**Extracted data**.
<<<<

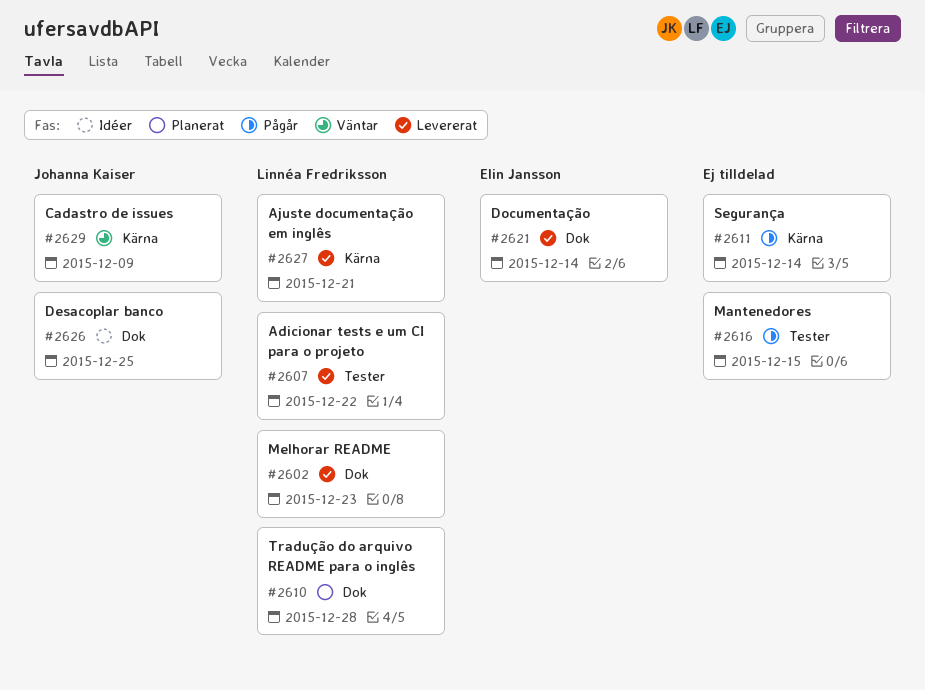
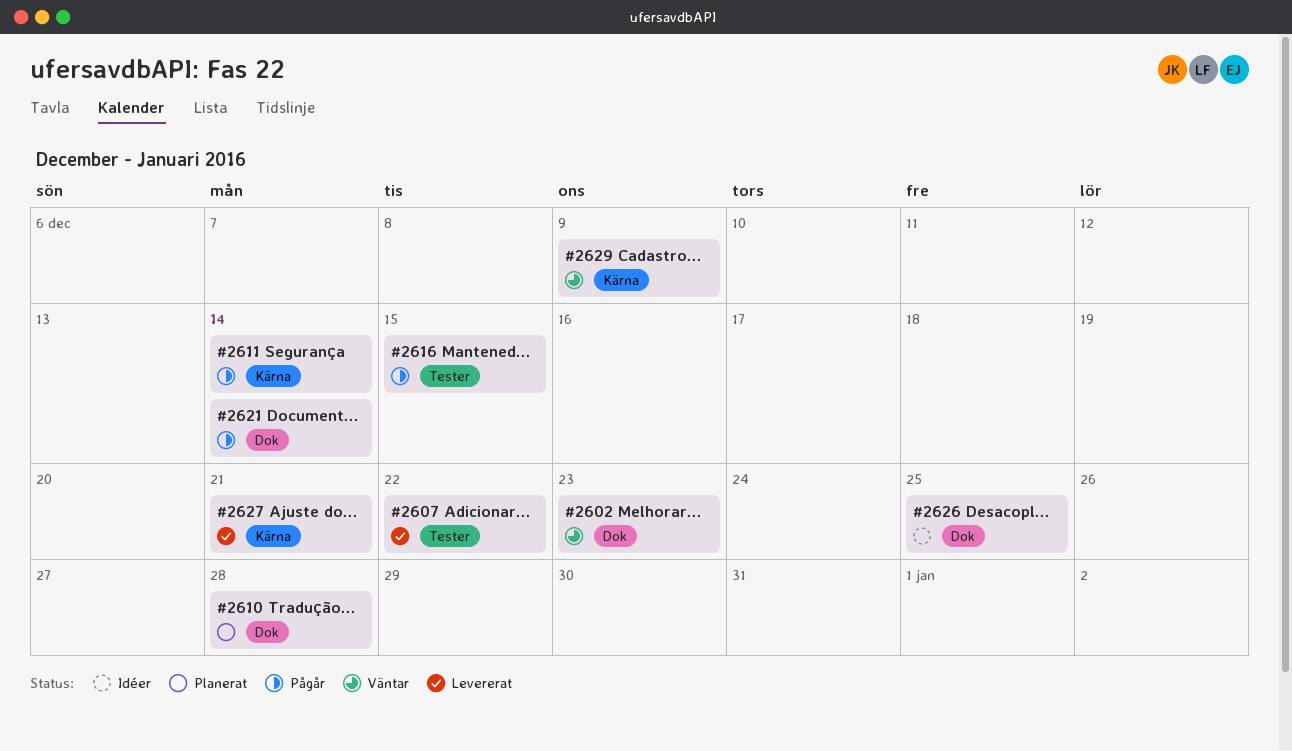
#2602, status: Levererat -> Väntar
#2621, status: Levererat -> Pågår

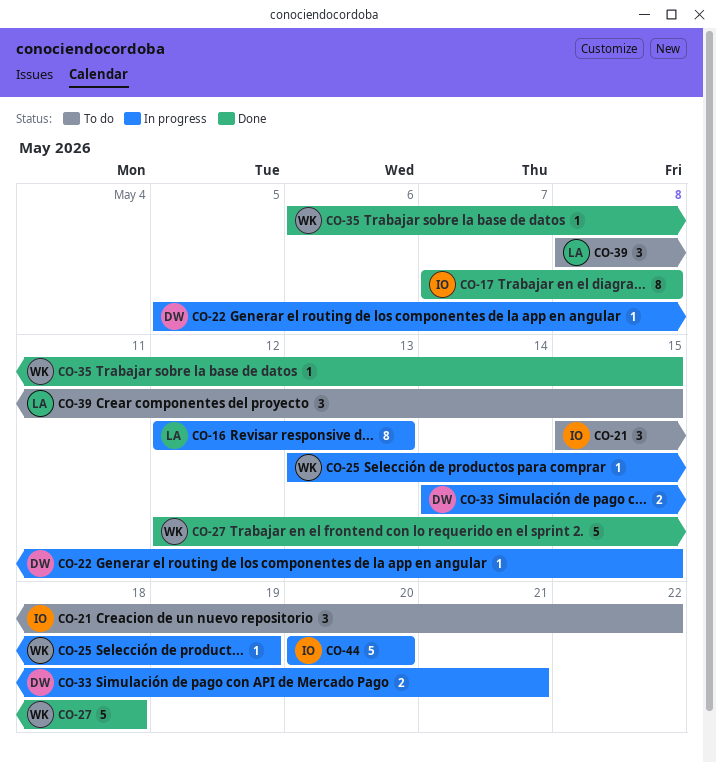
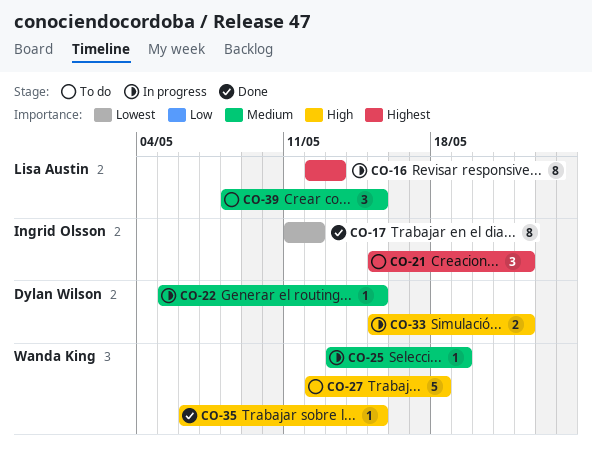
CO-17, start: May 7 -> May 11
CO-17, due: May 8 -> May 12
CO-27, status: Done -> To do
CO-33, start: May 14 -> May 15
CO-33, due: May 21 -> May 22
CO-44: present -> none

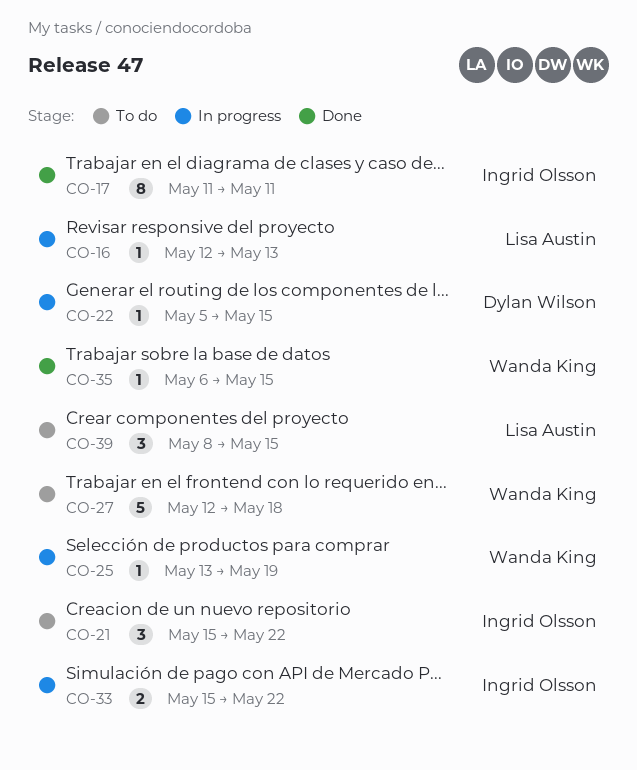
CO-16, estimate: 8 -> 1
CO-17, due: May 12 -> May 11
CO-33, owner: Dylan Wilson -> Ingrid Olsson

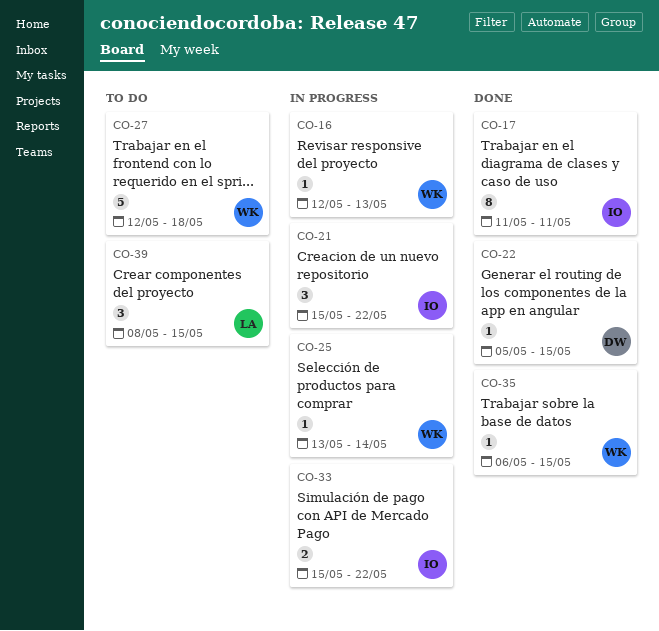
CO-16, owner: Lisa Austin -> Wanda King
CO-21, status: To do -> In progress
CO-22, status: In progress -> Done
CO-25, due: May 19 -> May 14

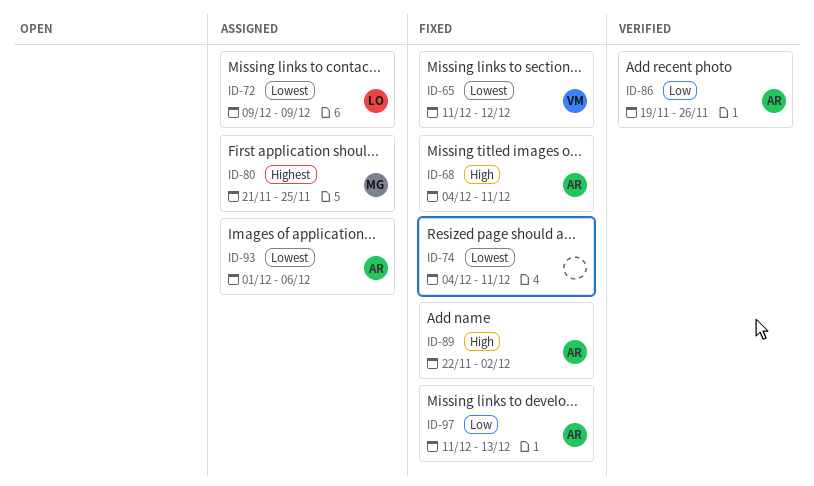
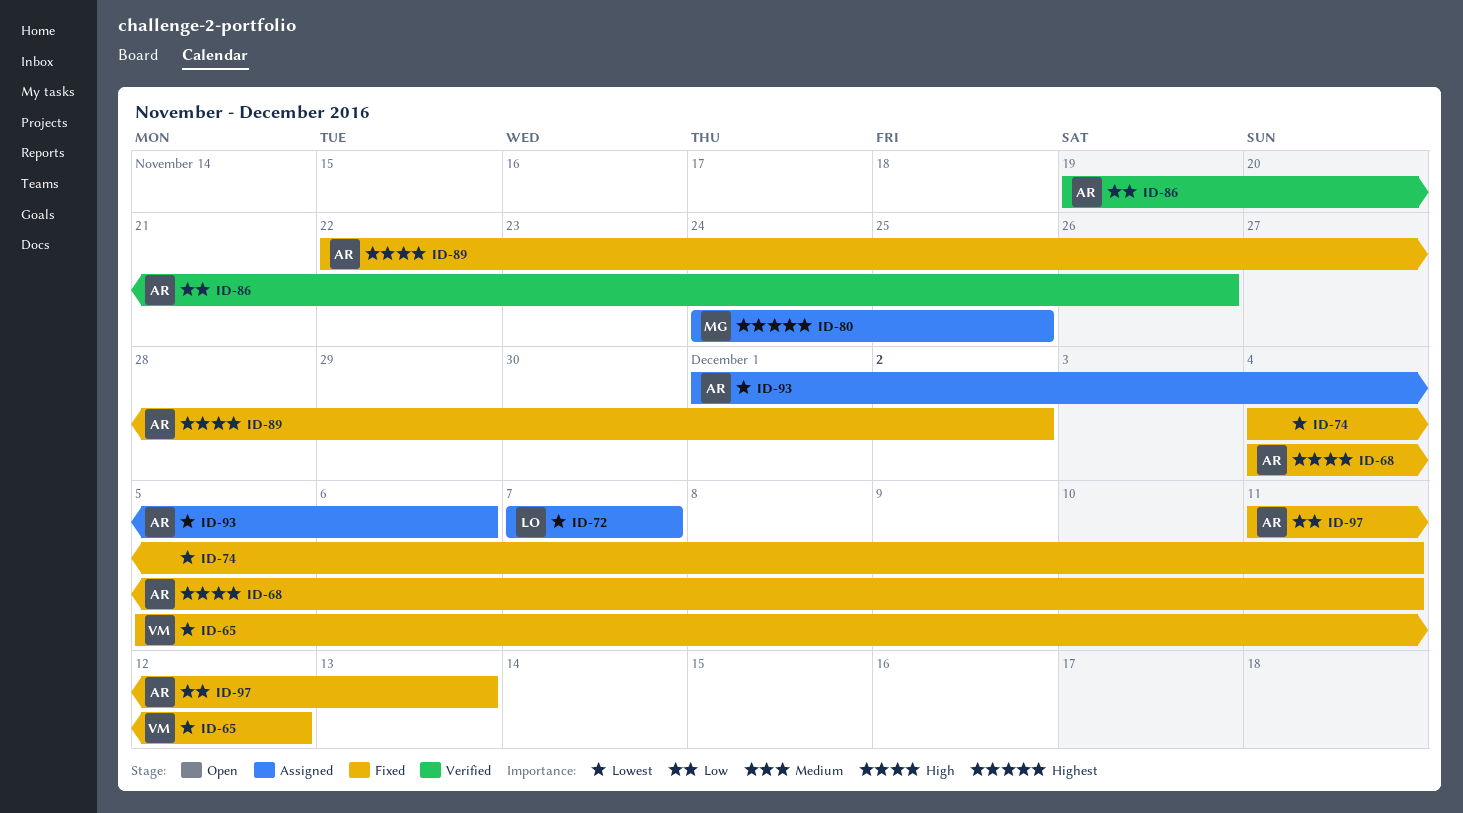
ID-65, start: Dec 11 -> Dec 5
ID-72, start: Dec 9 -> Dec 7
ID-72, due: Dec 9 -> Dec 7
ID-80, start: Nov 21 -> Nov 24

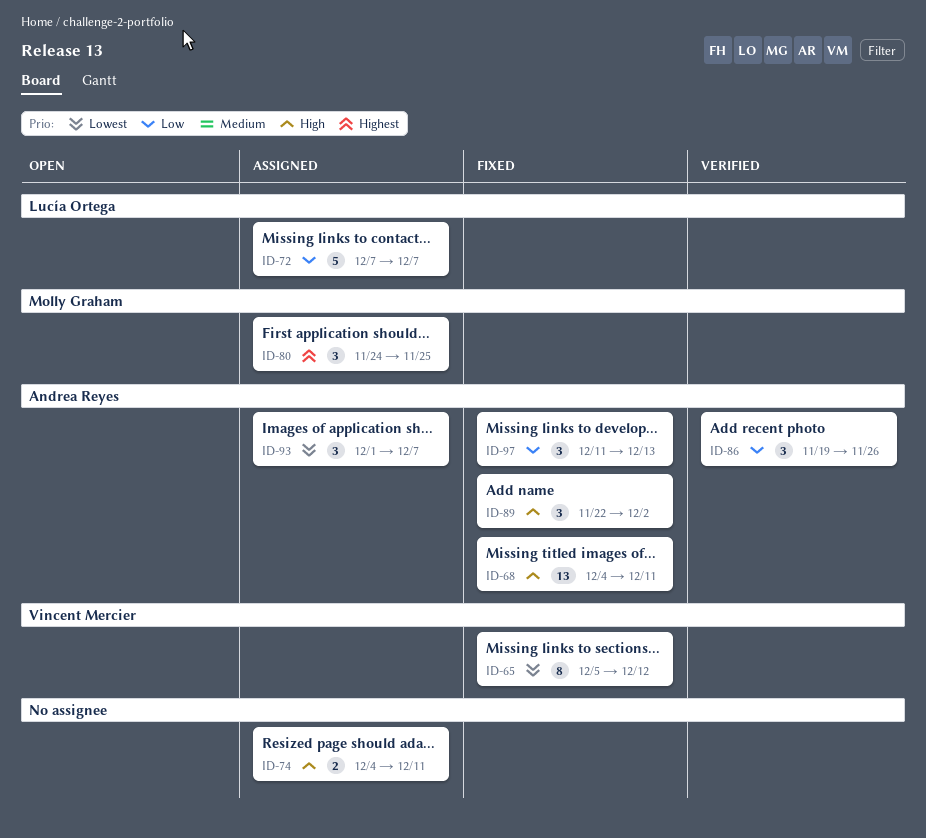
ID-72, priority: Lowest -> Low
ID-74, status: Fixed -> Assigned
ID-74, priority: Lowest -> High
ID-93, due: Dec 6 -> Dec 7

>>>>

**Exercise description**.
In the entries above, some lines may contain the string "progress"; report how many, without additional comment.

**Exercise answer**.
2